**DATASET SECTION:**
- - - - - - -

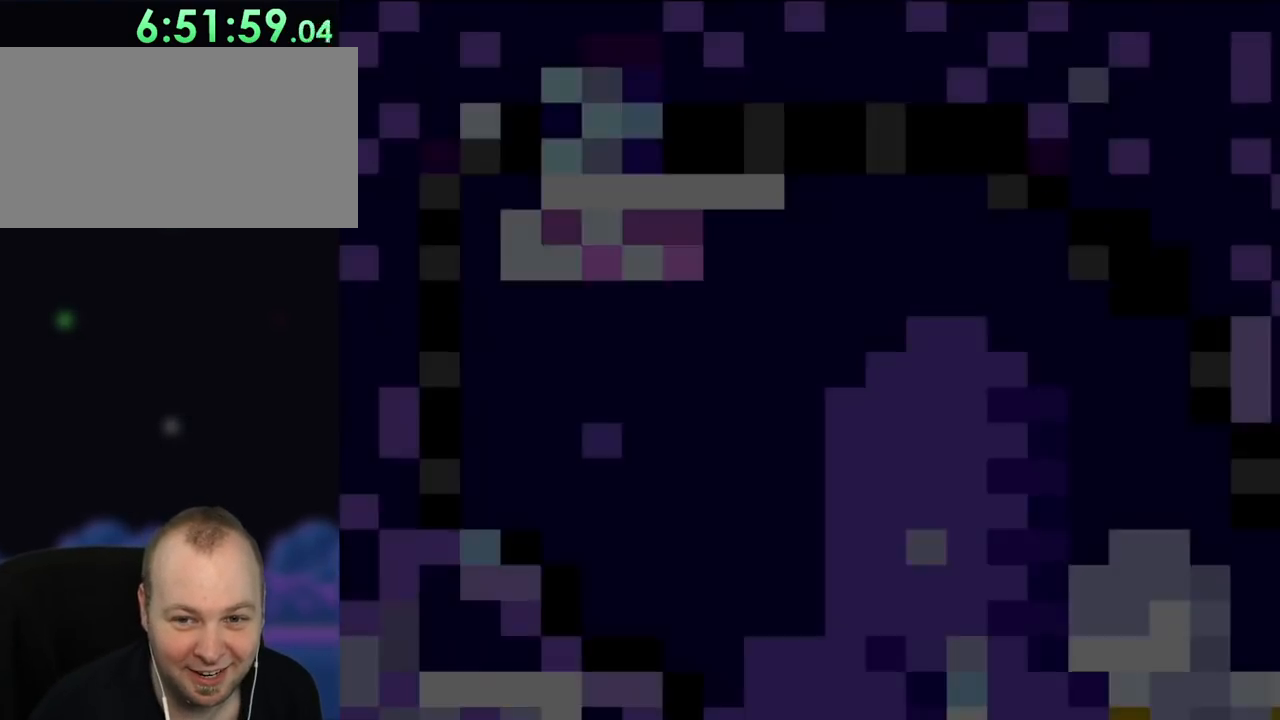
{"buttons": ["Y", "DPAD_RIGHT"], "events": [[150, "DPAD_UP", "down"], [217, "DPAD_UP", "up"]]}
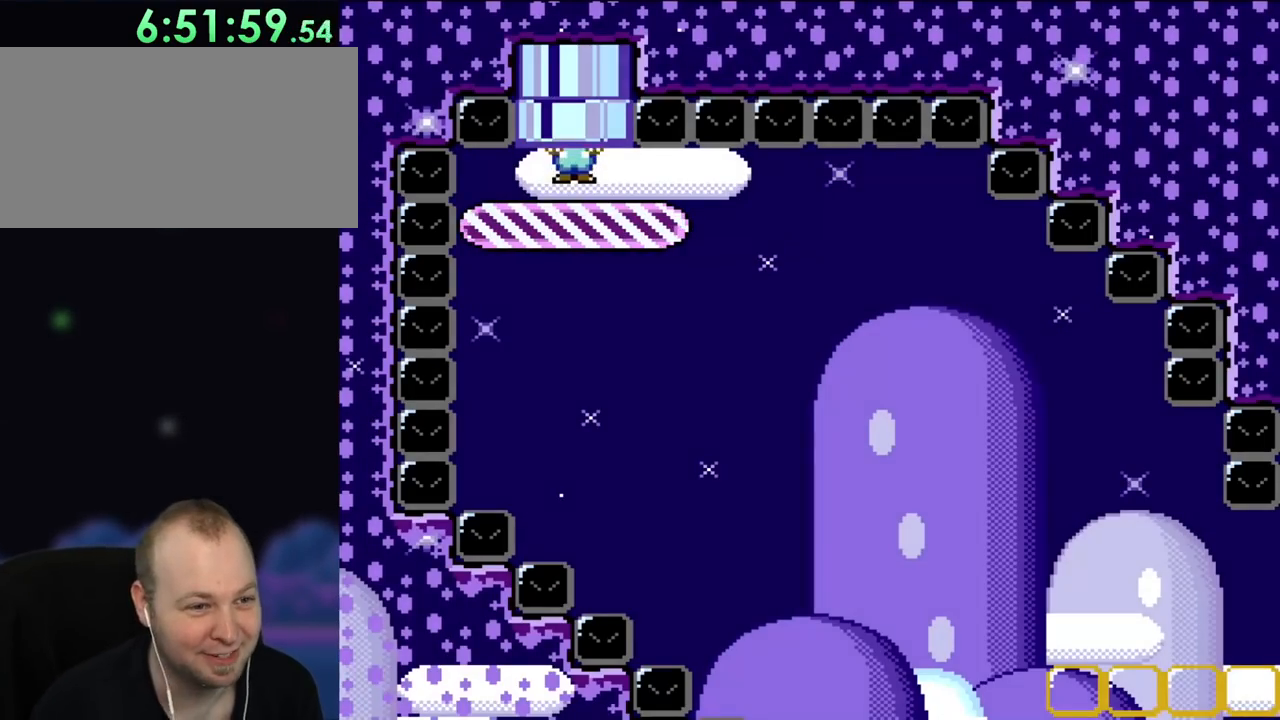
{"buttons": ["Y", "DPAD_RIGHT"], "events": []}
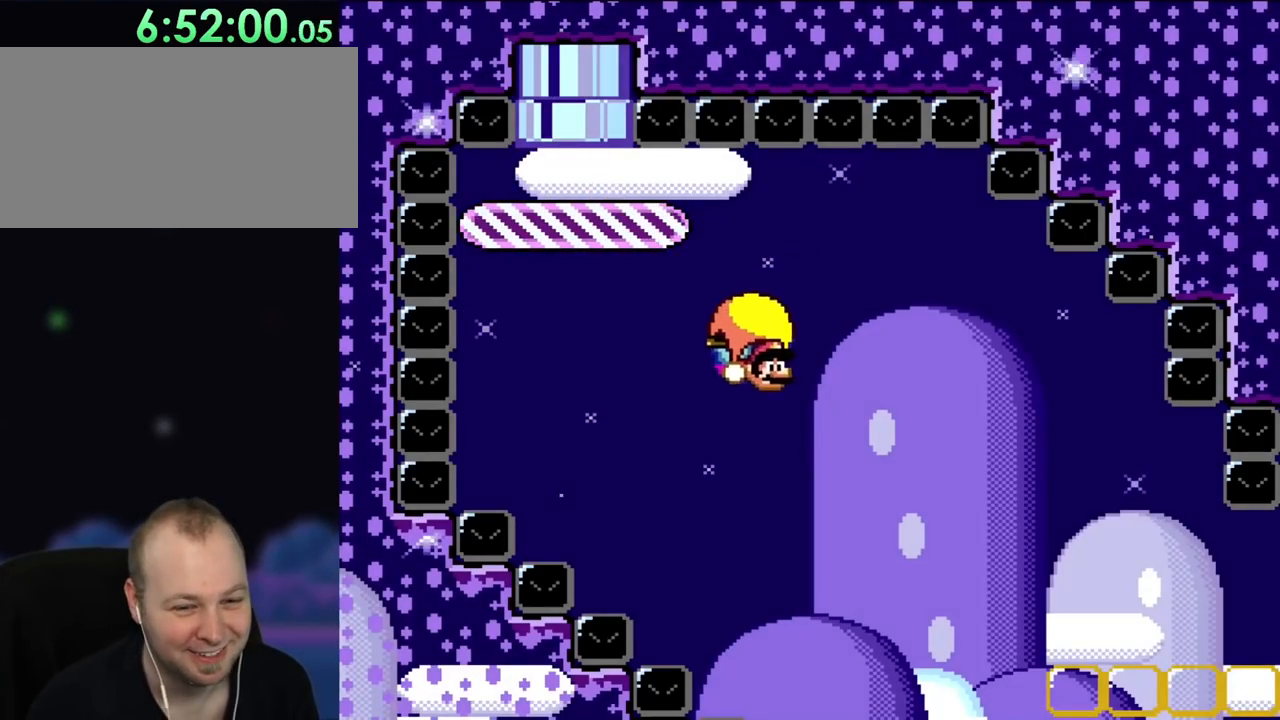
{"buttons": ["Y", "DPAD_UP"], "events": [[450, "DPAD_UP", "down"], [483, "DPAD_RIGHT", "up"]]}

- - - - - - -

**PROBLEM REQUIREMENTS:**
Every line above should be transcribed word for word; leave the pictures out.

**SOLVED PROBLEM:**
{"buttons": ["Y", "DPAD_RIGHT"], "events": [[150, "DPAD_UP", "down"], [217, "DPAD_UP", "up"]]}
{"buttons": ["Y", "DPAD_RIGHT"], "events": []}
{"buttons": ["Y", "DPAD_UP"], "events": [[450, "DPAD_UP", "down"], [483, "DPAD_RIGHT", "up"]]}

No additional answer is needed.